Work request A |
Write out the stretch of the Clash clock-rate passage from "With Clash 1.0.0, this" through "brought in scope.".
Work request B |
Turn the paragraph of the Clash clock-rate passage that opens "With Clash 1.0.0" into a short bulleted list that keeps its main facts.

Passage to read |
With Clash 1.0.0, this can be done without the creeping KnownNat constraints OR without importing any Internal module. The trick is to use knownDomain to get the SDomainConfiguration for a given clock domain, which will contain an SNat period for the length of a single clock cycle (in picoseconds). By pattern matching on the SNat constructor, the KnownNat witness is brought in scope.

clkPeriod :: forall dom. (KnownDomain dom) => Clock dom -> Integer
clkPeriod clk = case knownDomain @dom of
    SDomainConfiguration _ rate@SNat{} _ _ _ _ -> natVal rate

clkRate :: (KnownDomain dom) => Clock dom -> Integer
clkRate clk = 1_000_000_000_000 `div` clkPeriod clk

Here's the updated toplevel definition:

{-# LANGUAGE NumericUnderscores #-}
module Test where

import Clash.Prelude hiding (clkPeriod)
import Data.Word

createDomain vSystem{vName="Dom25", vPeriod = hzToPeriod 25_000_000}

topEntity
    :: Clock Dom25
    -> Reset Dom25
    -> Enable Dom25
    -> Signal Dom25 Bit
topEntity = exposeClockResetEnable board
  where
    board = boolToBit <$> r

    r = regEn False (counter .==. 0) (not <$> r)
    counter = register clkrt $ mux (counter .==. 0) (pure clkrt) (pred <$> counter)
    clkrt = fromInteger @Word32 $ hideClock clkRate

I've tested that this works with synthesis, and the division to convert period length to clock rate is done at compile time.

Provided records |
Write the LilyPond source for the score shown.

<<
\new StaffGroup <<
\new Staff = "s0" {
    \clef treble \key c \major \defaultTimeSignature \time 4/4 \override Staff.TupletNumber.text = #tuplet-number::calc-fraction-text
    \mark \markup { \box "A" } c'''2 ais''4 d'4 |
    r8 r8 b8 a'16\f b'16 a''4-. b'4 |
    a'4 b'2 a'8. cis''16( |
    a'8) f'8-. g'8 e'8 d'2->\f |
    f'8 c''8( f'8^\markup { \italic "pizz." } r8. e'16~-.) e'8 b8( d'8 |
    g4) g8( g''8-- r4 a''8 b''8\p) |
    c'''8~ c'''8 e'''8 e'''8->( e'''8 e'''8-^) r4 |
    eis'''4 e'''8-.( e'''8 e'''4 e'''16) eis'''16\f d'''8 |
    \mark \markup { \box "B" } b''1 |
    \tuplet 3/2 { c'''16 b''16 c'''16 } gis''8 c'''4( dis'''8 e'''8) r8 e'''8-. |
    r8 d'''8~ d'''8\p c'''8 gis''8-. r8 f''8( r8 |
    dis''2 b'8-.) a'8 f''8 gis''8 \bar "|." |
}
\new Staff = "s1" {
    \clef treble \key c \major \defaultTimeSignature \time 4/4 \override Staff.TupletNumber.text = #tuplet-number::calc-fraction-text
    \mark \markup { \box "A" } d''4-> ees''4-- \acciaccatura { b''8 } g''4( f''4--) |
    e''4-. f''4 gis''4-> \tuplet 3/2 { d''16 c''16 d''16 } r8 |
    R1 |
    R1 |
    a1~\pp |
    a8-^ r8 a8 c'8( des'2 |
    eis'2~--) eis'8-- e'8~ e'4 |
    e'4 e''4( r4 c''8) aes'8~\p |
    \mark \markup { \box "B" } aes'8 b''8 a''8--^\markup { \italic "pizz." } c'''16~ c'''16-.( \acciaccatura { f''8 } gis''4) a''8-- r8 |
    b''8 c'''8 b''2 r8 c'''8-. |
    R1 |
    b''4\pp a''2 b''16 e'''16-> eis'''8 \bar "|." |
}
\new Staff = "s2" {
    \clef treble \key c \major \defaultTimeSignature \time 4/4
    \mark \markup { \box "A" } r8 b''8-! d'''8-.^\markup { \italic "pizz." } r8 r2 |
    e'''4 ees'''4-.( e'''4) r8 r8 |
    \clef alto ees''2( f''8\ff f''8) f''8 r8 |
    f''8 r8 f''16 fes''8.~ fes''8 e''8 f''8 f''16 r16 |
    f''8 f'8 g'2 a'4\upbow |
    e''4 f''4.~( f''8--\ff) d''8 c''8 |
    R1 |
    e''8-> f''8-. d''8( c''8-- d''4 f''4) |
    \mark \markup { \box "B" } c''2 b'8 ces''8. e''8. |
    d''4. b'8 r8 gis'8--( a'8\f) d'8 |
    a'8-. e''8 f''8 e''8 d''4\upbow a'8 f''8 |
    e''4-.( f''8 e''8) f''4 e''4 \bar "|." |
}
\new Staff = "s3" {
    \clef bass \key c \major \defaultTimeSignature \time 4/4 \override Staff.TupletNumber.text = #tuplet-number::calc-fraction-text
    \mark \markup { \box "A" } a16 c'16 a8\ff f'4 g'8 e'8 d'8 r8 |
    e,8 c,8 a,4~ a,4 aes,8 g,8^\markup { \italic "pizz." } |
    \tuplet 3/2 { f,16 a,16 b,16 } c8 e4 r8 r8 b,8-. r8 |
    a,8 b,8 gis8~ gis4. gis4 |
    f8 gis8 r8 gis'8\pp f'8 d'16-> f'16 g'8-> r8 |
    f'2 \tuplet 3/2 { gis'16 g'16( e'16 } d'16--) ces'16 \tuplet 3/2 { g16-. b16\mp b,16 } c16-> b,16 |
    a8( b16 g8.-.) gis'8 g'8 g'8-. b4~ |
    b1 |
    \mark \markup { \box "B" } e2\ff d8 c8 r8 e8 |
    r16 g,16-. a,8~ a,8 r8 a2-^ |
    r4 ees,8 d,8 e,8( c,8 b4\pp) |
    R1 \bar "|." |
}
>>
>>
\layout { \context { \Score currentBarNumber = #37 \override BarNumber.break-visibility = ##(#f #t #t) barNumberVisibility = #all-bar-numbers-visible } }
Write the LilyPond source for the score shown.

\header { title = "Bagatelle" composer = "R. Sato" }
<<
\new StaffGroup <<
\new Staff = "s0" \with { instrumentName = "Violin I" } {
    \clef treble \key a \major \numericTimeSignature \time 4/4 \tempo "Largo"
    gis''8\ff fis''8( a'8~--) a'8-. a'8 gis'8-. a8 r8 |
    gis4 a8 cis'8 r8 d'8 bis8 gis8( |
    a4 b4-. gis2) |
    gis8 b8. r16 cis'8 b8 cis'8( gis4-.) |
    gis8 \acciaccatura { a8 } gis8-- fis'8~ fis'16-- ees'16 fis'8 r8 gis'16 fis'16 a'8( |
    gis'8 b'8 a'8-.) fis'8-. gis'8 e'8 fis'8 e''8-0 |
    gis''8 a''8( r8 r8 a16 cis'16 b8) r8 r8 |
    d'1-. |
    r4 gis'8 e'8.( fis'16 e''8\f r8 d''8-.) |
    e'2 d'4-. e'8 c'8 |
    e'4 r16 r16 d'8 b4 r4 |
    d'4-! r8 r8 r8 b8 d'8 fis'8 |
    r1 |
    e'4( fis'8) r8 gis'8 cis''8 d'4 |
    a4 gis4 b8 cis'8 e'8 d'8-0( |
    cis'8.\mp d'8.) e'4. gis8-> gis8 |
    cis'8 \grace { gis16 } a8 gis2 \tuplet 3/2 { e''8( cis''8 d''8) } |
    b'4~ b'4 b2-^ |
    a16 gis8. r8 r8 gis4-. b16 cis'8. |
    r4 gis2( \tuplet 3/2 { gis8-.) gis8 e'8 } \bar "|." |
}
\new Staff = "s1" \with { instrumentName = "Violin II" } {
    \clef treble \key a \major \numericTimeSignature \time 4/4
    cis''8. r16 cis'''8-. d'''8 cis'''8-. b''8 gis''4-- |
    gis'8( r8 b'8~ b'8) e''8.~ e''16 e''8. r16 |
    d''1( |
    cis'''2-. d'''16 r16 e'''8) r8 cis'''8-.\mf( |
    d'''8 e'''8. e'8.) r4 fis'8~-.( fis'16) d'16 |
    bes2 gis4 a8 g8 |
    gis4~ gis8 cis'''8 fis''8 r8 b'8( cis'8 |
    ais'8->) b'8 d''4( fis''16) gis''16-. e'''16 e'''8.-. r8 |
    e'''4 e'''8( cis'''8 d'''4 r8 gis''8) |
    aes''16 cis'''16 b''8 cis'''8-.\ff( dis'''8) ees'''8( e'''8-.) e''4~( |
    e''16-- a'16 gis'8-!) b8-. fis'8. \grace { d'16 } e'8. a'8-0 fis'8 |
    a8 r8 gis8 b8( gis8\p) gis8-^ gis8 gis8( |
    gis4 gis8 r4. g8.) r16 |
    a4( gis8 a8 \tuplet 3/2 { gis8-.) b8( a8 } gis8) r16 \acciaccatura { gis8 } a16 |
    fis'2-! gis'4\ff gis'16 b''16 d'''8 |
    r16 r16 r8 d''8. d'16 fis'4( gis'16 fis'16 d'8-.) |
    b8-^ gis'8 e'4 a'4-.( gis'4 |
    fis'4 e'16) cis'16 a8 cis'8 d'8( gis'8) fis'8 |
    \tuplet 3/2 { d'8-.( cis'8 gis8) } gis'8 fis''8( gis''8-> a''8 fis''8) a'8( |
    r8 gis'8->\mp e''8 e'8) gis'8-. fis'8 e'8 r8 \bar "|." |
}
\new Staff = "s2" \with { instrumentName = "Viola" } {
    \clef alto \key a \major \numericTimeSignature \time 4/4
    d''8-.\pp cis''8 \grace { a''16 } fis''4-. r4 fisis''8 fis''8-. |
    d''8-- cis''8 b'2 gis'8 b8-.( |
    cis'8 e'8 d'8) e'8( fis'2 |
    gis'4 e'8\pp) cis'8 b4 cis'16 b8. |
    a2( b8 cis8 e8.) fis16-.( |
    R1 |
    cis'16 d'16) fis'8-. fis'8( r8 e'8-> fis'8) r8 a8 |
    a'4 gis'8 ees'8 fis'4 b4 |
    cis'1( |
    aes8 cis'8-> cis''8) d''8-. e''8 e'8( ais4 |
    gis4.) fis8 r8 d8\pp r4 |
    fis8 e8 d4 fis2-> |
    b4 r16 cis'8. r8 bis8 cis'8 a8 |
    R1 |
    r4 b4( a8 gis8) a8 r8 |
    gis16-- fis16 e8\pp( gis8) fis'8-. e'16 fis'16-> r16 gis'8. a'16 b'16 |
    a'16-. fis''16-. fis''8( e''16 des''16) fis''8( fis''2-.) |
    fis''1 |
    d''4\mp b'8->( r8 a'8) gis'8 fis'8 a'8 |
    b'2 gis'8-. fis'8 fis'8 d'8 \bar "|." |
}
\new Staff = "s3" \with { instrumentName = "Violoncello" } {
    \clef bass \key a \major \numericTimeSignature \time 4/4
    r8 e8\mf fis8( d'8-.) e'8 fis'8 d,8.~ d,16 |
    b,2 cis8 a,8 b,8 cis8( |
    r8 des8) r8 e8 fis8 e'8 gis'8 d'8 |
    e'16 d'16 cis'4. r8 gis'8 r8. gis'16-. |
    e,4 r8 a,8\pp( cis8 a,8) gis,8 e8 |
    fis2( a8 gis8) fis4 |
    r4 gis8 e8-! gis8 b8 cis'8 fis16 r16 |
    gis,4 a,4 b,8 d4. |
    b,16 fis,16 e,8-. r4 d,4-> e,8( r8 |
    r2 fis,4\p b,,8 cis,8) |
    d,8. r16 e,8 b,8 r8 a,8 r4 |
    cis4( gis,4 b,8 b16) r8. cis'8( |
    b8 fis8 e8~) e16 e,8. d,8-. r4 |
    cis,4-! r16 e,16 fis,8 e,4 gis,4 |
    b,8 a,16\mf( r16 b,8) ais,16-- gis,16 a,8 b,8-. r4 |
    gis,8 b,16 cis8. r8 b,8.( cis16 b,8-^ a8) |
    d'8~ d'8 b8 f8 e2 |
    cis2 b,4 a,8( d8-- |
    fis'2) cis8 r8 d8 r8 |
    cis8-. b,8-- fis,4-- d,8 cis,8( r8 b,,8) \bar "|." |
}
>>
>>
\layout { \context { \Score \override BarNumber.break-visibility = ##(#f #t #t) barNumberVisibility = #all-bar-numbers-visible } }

Answer area A |
With Clash 1.0.0, this can be done without the creeping KnownNat constraints OR without importing any Internal module. The trick is to use knownDomain to get the SDomainConfiguration for a given clock domain, which will contain an SNat period for the length of a single clock cycle (in picoseconds). By pattern matching on the SNat constructor, the KnownNat witness is brought in scope.

Answer area B |
- Clash 1.0.0 requires neither creeping KnownNat constraints nor importing any Internal module.
- knownDomain gives the SDomainConfiguration for a clock domain.
- That configuration contains an SNat period, the length of one clock cycle in picoseconds.
- Pattern matching on the SNat constructor brings the KnownNat witness into scope.